Sen. Curt Bramble, R-Provo, wants to make a drastic change to how legislative vacancies are filled, taking power away from party delegates and giving it to voters.

Currently, when a legislator steps down from office, their replacement is determined by a vote of party delegates from their district. Most recently, Sen. Margaret Dayton, R-Orem, retired and Republican delegates in her district chose Rep. Keith Grover, R-Provo, as her replacement. Once Grover's appointment is approved by Gov. Gary Herbert, GOP delegates in his former House district will then get to pick his replacement.

Bramble argues it's time to scrap that replacement method in favor of a special election.

"Why should less than 100 delegates have the authority to choose for tens of thousands of citizens without an election?" said Bramble.

Bramble says he concluded that it's time to fill those vacancies with a special election because of arguments from the Utah GOP against Utah's dual-track ballot access system.

"I've re-read the filings from the GOP (in their lawsuits against SB54). In every case they argue they are a private organization," says Bramble. "By what right does the party claim ownership of a legislative seat? The people own the ballot, not the party."
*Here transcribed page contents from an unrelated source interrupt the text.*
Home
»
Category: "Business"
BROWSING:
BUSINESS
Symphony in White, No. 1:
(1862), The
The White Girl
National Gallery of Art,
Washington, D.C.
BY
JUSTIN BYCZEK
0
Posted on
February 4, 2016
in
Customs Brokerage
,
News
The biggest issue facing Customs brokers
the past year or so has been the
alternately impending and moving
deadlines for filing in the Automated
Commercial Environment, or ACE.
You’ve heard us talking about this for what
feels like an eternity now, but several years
The Utah GOP, specifically hardliners on the GOP State Central Committee, has argued for years that Utah's system allowing candidates to gather signatures to bypass the traditional convention system to secure a spot on the primary ballot violates their rights as a private organization. Those claims have been rebuffed several times in state and federal court.
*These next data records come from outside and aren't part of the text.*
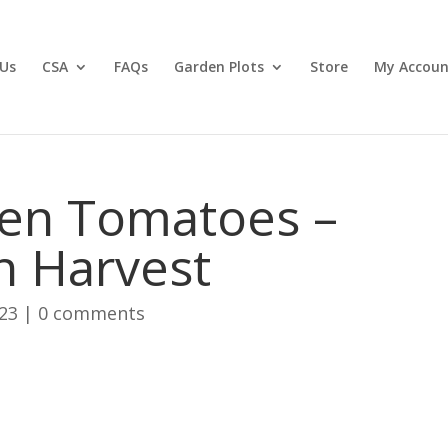
Us
CSA
FAQs
Garden Plots
Store
My Accoun
en Tomatoes –
n Harvest
023
|
0 comments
Bramble says the party's argument should cut both ways.

"We don't allow other private organizations to appoint elected officials, so why should we let parties?"
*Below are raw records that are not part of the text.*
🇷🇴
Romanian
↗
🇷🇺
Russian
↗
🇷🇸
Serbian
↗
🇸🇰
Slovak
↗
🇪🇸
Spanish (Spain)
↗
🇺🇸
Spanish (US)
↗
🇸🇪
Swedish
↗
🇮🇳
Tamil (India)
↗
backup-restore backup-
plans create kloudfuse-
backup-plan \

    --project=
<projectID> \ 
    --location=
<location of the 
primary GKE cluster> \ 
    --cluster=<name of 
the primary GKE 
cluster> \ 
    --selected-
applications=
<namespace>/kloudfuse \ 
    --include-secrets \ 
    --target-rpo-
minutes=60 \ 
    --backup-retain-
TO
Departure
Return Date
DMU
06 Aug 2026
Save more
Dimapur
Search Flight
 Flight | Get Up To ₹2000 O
By some counts, some 30% of legislators first made their way to office through an appointment to fill a midterm vacancy. After the appointment, that legislator becomes an incumbent on the next ballot, which offers enormous fundraising and other advantages when it comes time to defend the seat. 

Bramble says he's not sure how the timeline for a special election would take place, but there are primary and regular elections during even-numbered years and municipal elections during off-years. He does admit that making the change would result in an increased cost, which is why he's starting the discussions now with the aim of bringing a bill to the 2019 Legislature.

"Look at my own Senate seat. I've been elected five times. At the end of the current term, I'll have served 20 years. But, that's all by leave of the voters. If I step down, shouldn't that go to an election?" he asks.